Agora, a ideia é simplesmente impedir as as crianças de terem acesso ao conhecimento. Querem que parem de ensiná-las a pensar. Nada poderia ser mais perigoso.
“Querem que pensemos que as histórias feministas e dos direitos homossexuais são secundárias, não são importantes, que precisamos pensar primeiro na economia. Agora que estamos em crise isso se fortalece. E aumenta a homofobia dentro das instituições, junto com uma vontade do ultraliberalismo. Para mim, o ultraliberalismo e o sexismo estão mais conectados do que imaginamos. A primeira propaganda ultraliberal é a sexista. Ela começa no momento em que você nasce e lhe dizem se você está do lado dos dominantes ou dos dominados. E as duas categorias são ‘naturais’, então não há nada a fazer. Você não pode sair da categoria de dominante ou de dominado. Quando aceitamos isso, aceitamos também o liberalismo, a ordem do mercado, a autoridade religiosa. Esse é o primeiro lugar onde aprendemos a obedecer. E o fato da direita dar tanta importância à essa questão mostra que aí está a revolução”, afirmou ao blog, em 2013, a escritora Virginie Despentes.
Na França, o contexto econômico é de crise e apegar-se à identidade parece ser a saída mais fácil. Assim, no lugar de questionar o capitalismo e o sistema financeiro, prefere-se culpar xs imigrantes pela fragilidade econômica e reivindicar um país apenas para franceses “de raiz”. Hoje, tal identidade nacional não é somente territorial e familiar, mas passa também pelo gênero e está diretamente ligada à orientação sexual. Querem que xs franceses típicxs sejam brancxs, cisgêneros, heterossexuais e cujas famílias morem aqui pelo menos desde Carlos Magno.

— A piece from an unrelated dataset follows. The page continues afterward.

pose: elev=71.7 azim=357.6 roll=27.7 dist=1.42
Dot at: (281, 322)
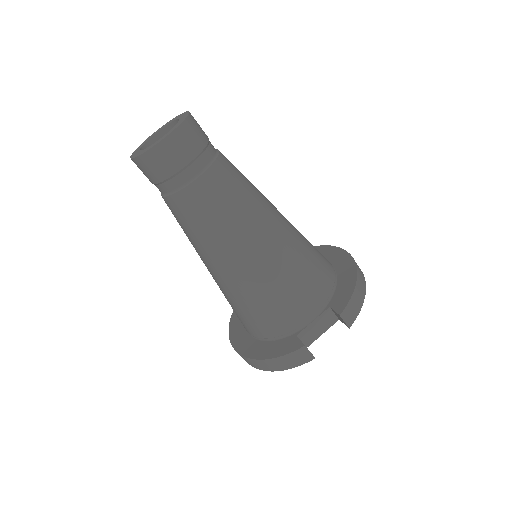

Ao mesmo tempo, parte significativa dos imigrantes, que poderia se solidarizar com as pessoas LGBT* por experimentarem uma perseguição semelhante, opta por fazer alianças temporárias com os mesmos grupos que querem expulsá-los em defesa de um ideal de família que nem mesmo compartilham. No século passado, tanta divisão social e ódio, em meio a uma crise econômica, levaram a humanidade à guerra mundial.
“Imagine alguém segurando um cartaz em uma manifestação ‘contra a teoria do gênero’. Já vi protestos contra aborto, casamento gay e tudo mais. Mas contra uma teoria, só mesmo na França”, disse-me, na semana passada, entre risos e uma cara de surpresa, a historiadora Joan Scott (Instituto de Estudos Avançados, Princeton).
Seria quase cômico se não fosse trágico.